▶ _About this task_: Find every line in the listing below that contains the word "réponse" and copy each of those lines.

▶ _Available records_:
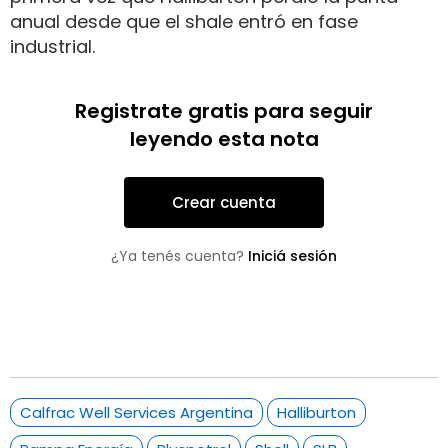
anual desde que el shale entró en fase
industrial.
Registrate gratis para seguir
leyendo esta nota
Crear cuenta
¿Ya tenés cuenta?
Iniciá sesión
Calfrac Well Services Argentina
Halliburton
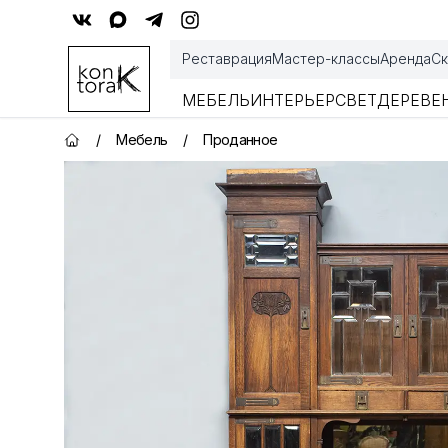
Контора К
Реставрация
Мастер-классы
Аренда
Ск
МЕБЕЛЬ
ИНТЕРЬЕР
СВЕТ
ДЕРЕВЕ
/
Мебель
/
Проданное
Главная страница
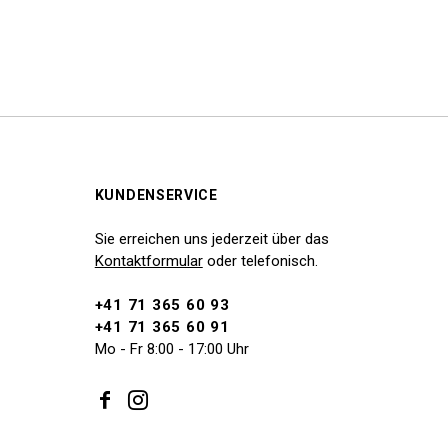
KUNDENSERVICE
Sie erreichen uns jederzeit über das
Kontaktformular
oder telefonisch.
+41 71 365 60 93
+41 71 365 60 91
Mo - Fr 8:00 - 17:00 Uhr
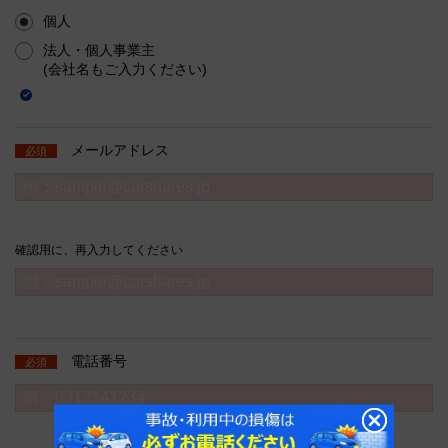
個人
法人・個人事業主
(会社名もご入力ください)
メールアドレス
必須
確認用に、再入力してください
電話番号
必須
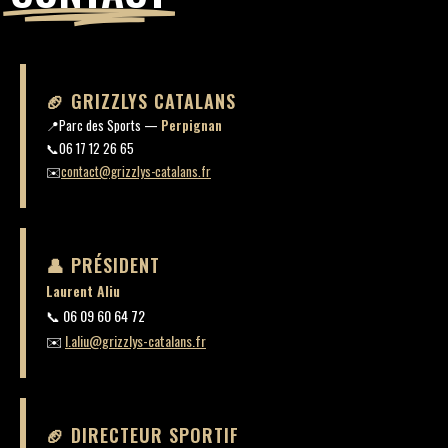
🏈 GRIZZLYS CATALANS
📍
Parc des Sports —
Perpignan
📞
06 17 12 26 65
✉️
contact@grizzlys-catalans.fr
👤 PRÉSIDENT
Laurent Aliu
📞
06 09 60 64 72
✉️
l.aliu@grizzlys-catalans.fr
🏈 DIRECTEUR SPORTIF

...

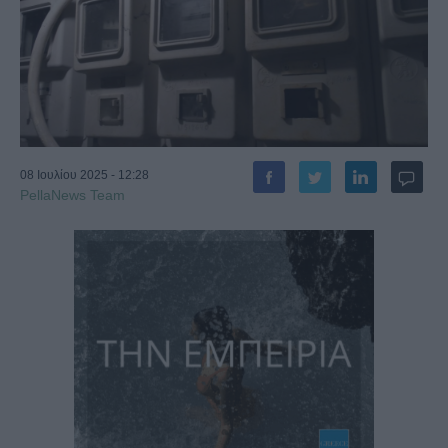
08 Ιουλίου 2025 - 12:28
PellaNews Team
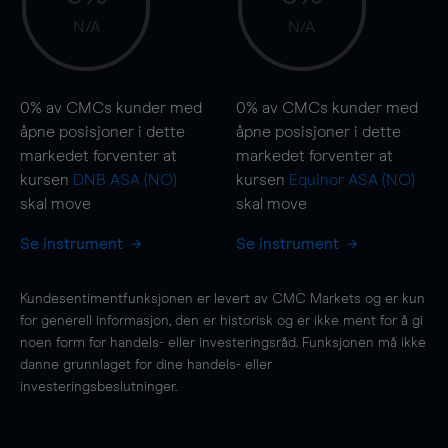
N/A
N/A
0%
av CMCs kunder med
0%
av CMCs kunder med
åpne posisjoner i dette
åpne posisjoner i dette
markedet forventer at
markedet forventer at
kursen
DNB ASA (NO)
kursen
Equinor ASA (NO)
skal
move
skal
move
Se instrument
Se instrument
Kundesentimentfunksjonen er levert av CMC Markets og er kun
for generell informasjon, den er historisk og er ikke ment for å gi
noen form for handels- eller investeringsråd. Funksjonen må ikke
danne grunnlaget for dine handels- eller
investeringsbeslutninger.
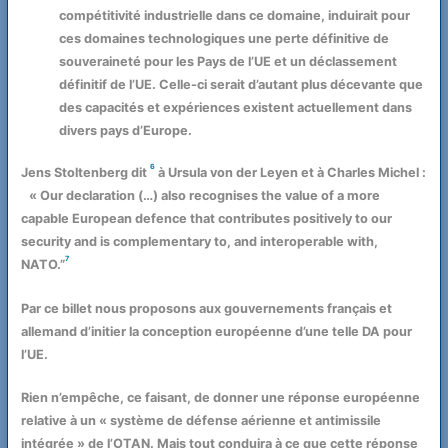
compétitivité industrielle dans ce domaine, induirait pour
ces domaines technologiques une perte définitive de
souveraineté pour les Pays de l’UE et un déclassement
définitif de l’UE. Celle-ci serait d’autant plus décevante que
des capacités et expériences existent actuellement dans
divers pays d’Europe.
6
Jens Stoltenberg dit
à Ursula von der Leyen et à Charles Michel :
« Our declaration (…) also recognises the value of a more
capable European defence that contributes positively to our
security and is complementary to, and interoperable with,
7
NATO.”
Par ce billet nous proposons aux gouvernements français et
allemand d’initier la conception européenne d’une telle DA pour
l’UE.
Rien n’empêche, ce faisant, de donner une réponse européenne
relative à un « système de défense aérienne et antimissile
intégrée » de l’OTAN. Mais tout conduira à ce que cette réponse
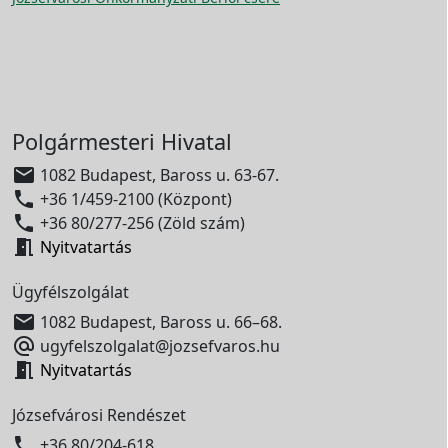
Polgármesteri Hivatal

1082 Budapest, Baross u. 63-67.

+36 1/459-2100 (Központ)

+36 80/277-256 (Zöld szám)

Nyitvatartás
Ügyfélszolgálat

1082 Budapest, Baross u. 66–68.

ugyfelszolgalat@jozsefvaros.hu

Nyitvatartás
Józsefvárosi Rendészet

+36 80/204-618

▶ _Response to this task_:
Rien n’empêche, ce faisant, de donner une réponse européenne
intégrée » de l’OTAN. Mais tout conduira à ce que cette réponse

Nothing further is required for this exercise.